Flow zones are a completely optional feature. As long as you have not defined zones, the Flow shows in its entirety.

The default zone¶

By default, all nodes are in the Default zone. Any flow node that you have not placed in a zone is automatically in the Default zone. You can’t delete this zone, although you can rename it. When you delete the last non-default zone, the Default zone will also disappear and you will be left with a zone-free flow.

Adding Zones and moving items¶

There are several ways to add zones into the flow. The simplest is the + Zone button at the top of the screen. Alternatively, you can select several nodes, right click and choose the option Move to a flow zone. In the modal you can create a new zone or select an existing one. Zones cannot be nested.

Recipes and their outputs always live in the same zone. If you try to move a dataset then DSS will move the upstream recipe with it. It is best to think in terms of moving recipes into zones, rather than datasets.

In the picture above we have moved the training recipe into the zone Train. This takes as input the dataset labeled. As a result the system has drawn in an extra node to show the reference to labeled inside the Train zone.

If you click on the labeled node in the Train zone, the original node in the Prepare zone is highlighted. You can use the right click option Go to original to jump back from the node in the Train zone to the original in Prepare.

Open one zone¶

To “Maximize” one zone and work only in that zone, use the rectangular icon on the zone caption.

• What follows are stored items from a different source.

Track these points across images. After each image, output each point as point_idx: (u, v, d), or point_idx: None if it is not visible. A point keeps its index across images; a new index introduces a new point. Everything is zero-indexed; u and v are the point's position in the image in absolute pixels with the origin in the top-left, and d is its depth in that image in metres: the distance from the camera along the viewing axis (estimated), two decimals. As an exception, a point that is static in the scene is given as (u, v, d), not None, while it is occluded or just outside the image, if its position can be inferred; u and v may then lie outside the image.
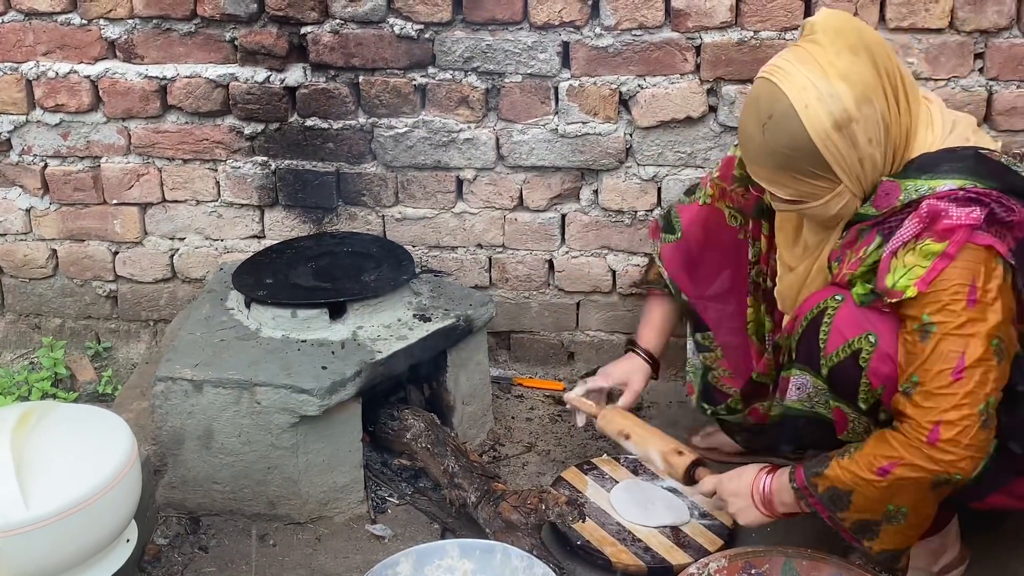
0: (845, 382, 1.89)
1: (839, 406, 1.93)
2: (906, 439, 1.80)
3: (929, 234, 1.78)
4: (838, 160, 1.82)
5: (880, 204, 1.85)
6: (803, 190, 1.88)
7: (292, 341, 2.37)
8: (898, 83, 1.85)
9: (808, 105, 1.79)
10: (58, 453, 1.86)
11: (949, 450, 1.76)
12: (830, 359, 1.89)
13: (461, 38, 2.66)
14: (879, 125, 1.82)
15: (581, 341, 2.95)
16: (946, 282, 1.76)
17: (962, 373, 1.76)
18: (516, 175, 2.79)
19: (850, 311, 1.86)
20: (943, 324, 1.77)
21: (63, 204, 2.95)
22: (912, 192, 1.82)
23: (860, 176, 1.86)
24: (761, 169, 1.89)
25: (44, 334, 3.07)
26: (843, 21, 1.87)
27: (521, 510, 2.18)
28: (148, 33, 2.75)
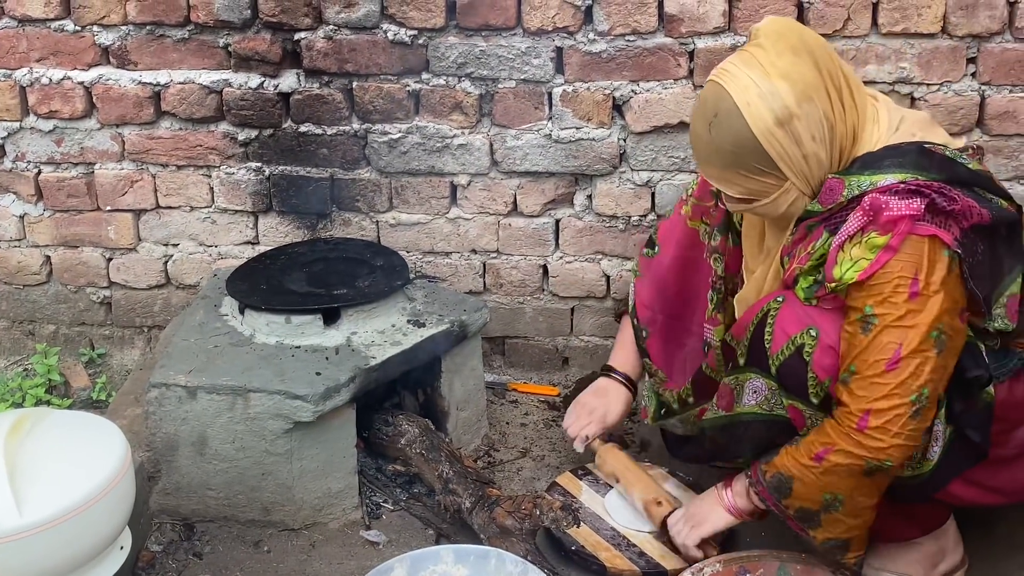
0: (794, 378, 1.92)
1: (792, 403, 1.95)
2: (839, 426, 1.86)
3: (873, 227, 1.82)
4: (782, 156, 1.87)
5: (825, 200, 1.91)
6: (752, 187, 1.93)
7: (286, 347, 2.37)
8: (841, 83, 1.90)
9: (750, 103, 1.85)
10: (52, 460, 1.85)
11: (877, 437, 1.82)
12: (776, 358, 1.93)
13: (455, 44, 2.66)
14: (822, 123, 1.87)
15: (575, 346, 2.95)
16: (889, 274, 1.81)
17: (897, 364, 1.81)
18: (510, 180, 2.79)
19: (791, 309, 1.91)
20: (884, 316, 1.82)
21: (57, 211, 2.95)
22: (855, 188, 1.87)
23: (806, 173, 1.90)
24: (711, 168, 1.95)
25: (38, 341, 3.07)
26: (785, 26, 1.94)
27: (515, 516, 2.18)
28: (142, 39, 2.75)
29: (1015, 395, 1.95)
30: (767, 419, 2.00)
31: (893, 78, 2.58)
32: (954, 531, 2.13)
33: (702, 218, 2.29)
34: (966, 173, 1.87)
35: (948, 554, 2.12)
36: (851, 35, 2.56)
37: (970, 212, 1.82)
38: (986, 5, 2.50)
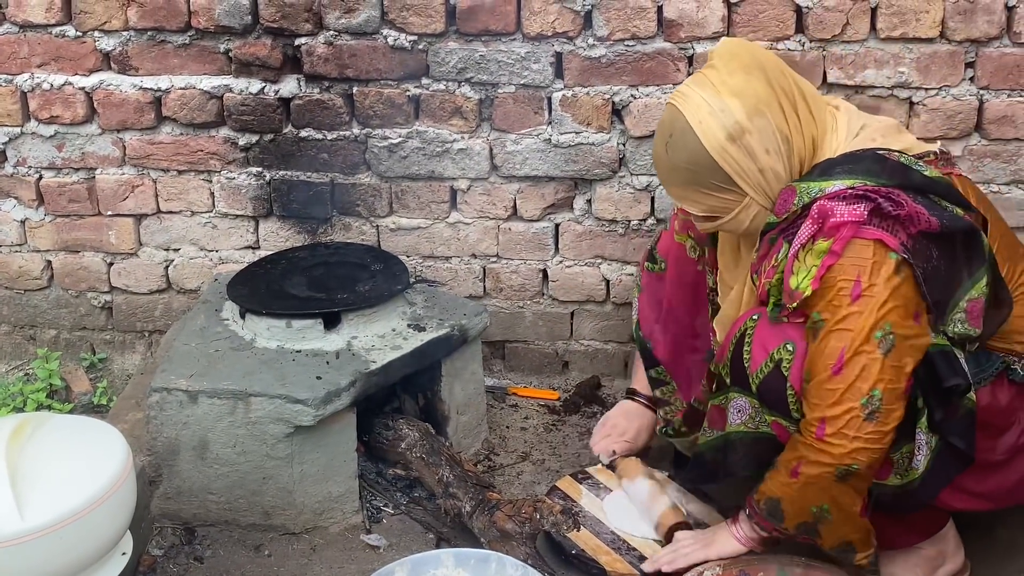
0: (774, 394, 1.93)
1: (775, 419, 1.96)
2: (803, 438, 1.89)
3: (821, 234, 1.84)
4: (737, 171, 1.91)
5: (779, 210, 1.94)
6: (712, 204, 1.96)
7: (287, 351, 2.38)
8: (795, 96, 1.93)
9: (702, 121, 1.89)
10: (53, 464, 1.86)
11: (836, 443, 1.84)
12: (756, 376, 1.94)
13: (454, 49, 2.67)
14: (775, 136, 1.90)
15: (575, 350, 2.96)
16: (833, 279, 1.83)
17: (841, 368, 1.82)
18: (510, 185, 2.80)
19: (767, 326, 1.93)
20: (828, 320, 1.84)
21: (58, 215, 2.95)
22: (805, 195, 1.89)
23: (764, 187, 1.93)
24: (672, 187, 2.00)
25: (39, 345, 3.07)
26: (737, 46, 1.98)
27: (516, 519, 2.18)
28: (143, 45, 2.76)
29: (998, 400, 1.95)
30: (754, 436, 2.01)
31: (892, 82, 2.59)
32: (954, 535, 2.13)
33: (688, 232, 2.31)
34: (920, 179, 1.88)
35: (949, 558, 2.12)
36: (850, 40, 2.57)
37: (918, 218, 1.82)
38: (984, 10, 2.51)
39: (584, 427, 2.75)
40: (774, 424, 1.96)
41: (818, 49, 2.58)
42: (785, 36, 2.58)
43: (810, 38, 2.58)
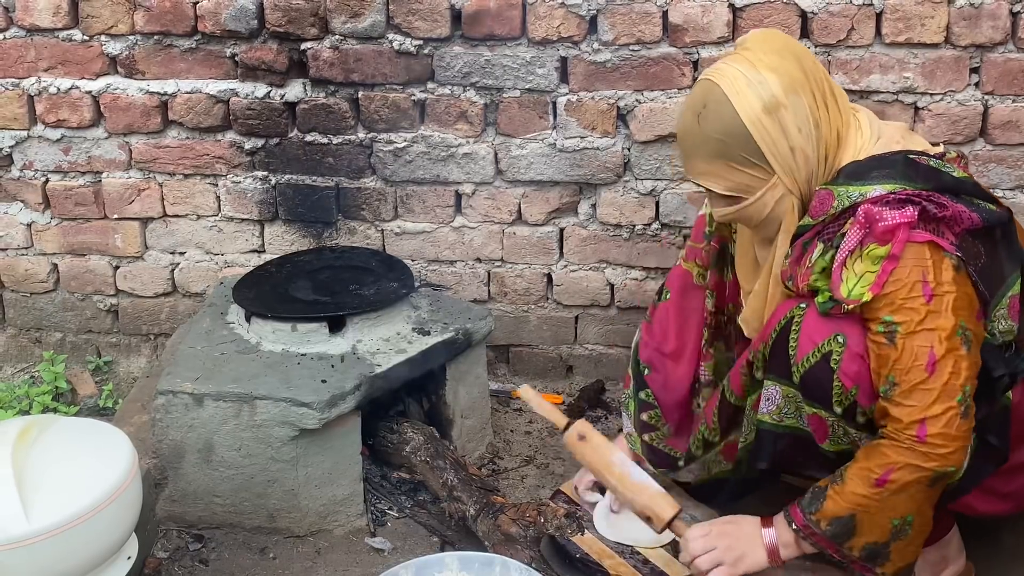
0: (818, 386, 1.90)
1: (815, 412, 1.93)
2: (896, 442, 1.81)
3: (871, 239, 1.82)
4: (770, 146, 1.88)
5: (816, 212, 1.91)
6: (738, 181, 1.92)
7: (292, 355, 2.38)
8: (825, 88, 1.92)
9: (739, 91, 1.87)
10: (59, 467, 1.86)
11: (940, 444, 1.79)
12: (801, 365, 1.91)
13: (460, 53, 2.68)
14: (808, 117, 1.89)
15: (580, 354, 2.96)
16: (898, 282, 1.80)
17: (934, 367, 1.79)
18: (514, 189, 2.80)
19: (816, 317, 1.89)
20: (906, 323, 1.81)
21: (64, 219, 2.96)
22: (844, 199, 1.87)
23: (792, 168, 1.90)
24: (698, 162, 1.94)
25: (45, 348, 3.08)
26: (770, 32, 2.00)
27: (520, 523, 2.18)
28: (149, 49, 2.77)
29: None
30: (776, 430, 2.00)
31: (897, 88, 2.59)
32: (957, 539, 2.13)
33: (695, 260, 2.29)
34: (951, 181, 1.87)
35: (951, 562, 2.12)
36: (855, 45, 2.57)
37: (961, 217, 1.83)
38: (989, 15, 2.51)
39: (588, 431, 2.75)
40: (813, 417, 1.93)
41: (823, 54, 2.59)
42: (790, 41, 2.58)
43: (815, 43, 2.58)
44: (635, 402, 2.33)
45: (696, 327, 2.29)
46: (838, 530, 1.87)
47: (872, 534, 1.86)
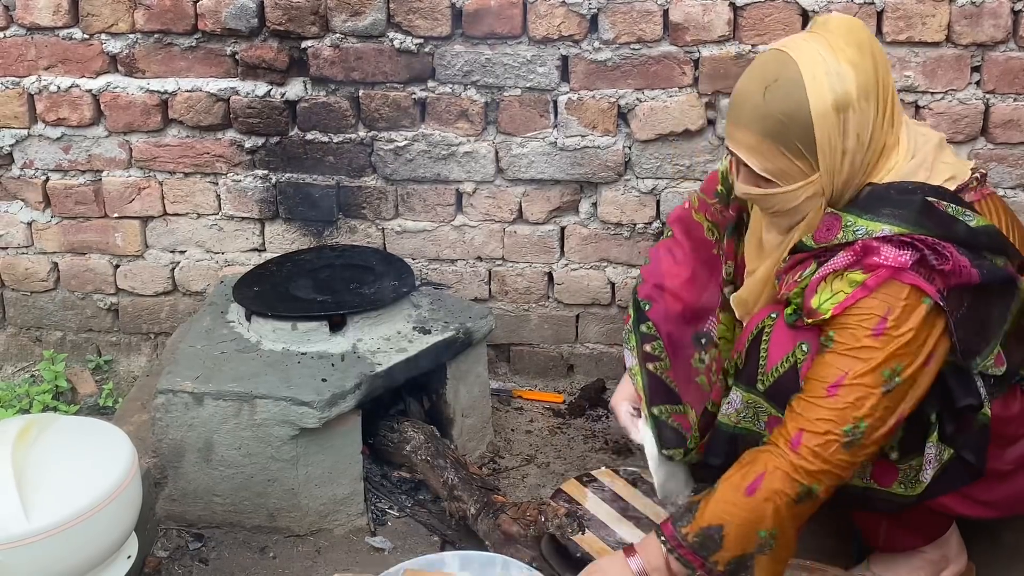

Once in a zone you can use the X icon in the top right corner to close it and go back to the multi-zone view.

Collapsing zones¶

You can collapse any of the zones on the flow using the arrows icon on the zone caption. You can also right click on the caption and use the option there. If you select all the zones, for example by clicking on the flow zones text under the search bar, you can then right-click on a zone caption and collapse all the zones at once.

Building zones¶

You can build all datasets from a zone by just clicking on the BUILD button. Behind the scene it runs a build upstream from datasets at the end of the zone. See Rebuilding Datasets.

Refactoring flows¶

There is a new Flow View for easy refactoring flows into Zones. This allows you to view the nodes without zones and to move them between zones in a similar fashion to apply tags in the tags view.

Manual positioning¶

You can enable flow zones manual positioning in the project settings Flow Display section.

When the option is enabled, you can manually position flow zones by clicking and dragging on their header (or alt + click on the body of the zone).

When the option is disabled, all previous manual positions are cleared.